A decisão de escolha do Procedimento de Contratação Pública a adoptar em concreto cabe ao órgão ao qual compete a contratação.

Assim, quando é um tema da competência do presidente da República, a decisão do procedimento de contratação é dele (artigo 33.º n.º 1 da LCC). No entanto, a decisão deve ser sempre bem fundamentada, quanto mais não seja através da remissão para estudos ou relatórios que tenham sido realizados para esse propósito (artigo 33.º, n.º 2 da LCC). Se não houver fundamentação, a decisão é inválida, podendo ser impugnada.

Os poucos Despachos Presidenciais acerca da contratação simplificada que analisámos (poderá haver outros) não contêm a fundamentação exigida por lei, nem remetem para relatórios. Em vez disso, limitam-se a enumerar os artigos da lei em que se sustentam – e, nessa medida, são inválidos.

ASPECTOS NEGATIVOS DA CONTRATAÇÃO SIMPLIFICADA

A pouca abertura jurídica à contratação simplificada tem dois fundamentos muito fortes: um constitucional, outro económico.

Do ponto de vista constitucional, a contratação simplificada é sempre uma violação do princípio da igualdade e da não-discriminação.

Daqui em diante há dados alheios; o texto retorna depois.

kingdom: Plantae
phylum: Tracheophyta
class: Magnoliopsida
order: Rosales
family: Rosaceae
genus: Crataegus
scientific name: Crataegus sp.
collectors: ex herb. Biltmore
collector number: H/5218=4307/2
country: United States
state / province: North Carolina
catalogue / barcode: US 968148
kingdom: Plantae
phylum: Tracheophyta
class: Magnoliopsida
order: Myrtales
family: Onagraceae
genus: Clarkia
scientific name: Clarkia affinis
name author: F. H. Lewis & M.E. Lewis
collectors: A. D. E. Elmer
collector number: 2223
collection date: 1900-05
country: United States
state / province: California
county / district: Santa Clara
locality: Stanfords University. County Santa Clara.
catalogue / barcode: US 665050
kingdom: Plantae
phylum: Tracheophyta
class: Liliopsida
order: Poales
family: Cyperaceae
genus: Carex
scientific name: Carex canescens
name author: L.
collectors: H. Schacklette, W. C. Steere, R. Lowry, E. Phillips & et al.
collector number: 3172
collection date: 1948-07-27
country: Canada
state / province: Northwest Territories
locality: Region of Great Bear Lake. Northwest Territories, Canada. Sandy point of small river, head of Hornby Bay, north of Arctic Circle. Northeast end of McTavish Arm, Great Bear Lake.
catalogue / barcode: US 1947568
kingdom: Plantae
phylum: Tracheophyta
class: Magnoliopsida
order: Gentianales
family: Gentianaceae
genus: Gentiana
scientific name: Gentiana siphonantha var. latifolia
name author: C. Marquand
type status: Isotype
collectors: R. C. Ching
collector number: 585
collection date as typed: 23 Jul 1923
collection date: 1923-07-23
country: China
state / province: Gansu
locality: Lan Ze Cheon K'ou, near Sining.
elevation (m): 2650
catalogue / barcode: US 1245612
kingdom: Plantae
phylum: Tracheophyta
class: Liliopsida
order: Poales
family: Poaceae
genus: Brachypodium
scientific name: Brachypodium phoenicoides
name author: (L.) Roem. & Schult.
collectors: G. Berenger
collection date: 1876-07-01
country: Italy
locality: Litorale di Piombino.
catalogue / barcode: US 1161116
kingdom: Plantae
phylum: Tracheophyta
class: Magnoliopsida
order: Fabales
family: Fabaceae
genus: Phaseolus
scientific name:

Está-se a privilegiar uma empresa ou pessoa em detrimento de outra. Obviamente, tal deverá ser sempre evitado. A igualdade de tratamento das pessoas face ao Estado deve ser a regra, não o contrário.

Do ponto de vista económico, a contratação simplificada cria uma situação de monopólio e evita a concorrência. Ora, é a concorrência que traz inovação e baixa os preços. O monopólio acarreta preços mais altos e uma economia deficiente. Logo, ao promover monopólios, a contratação simplificada introduz obstáculos na economia, e fomenta preços mais altos.

Porque viola a igualdade, promove preços altos e trava o desenvolvimento, a contratação simplificada deve ser usada apenas em casos excepcionais, privilegiando-se a concorrência salutar.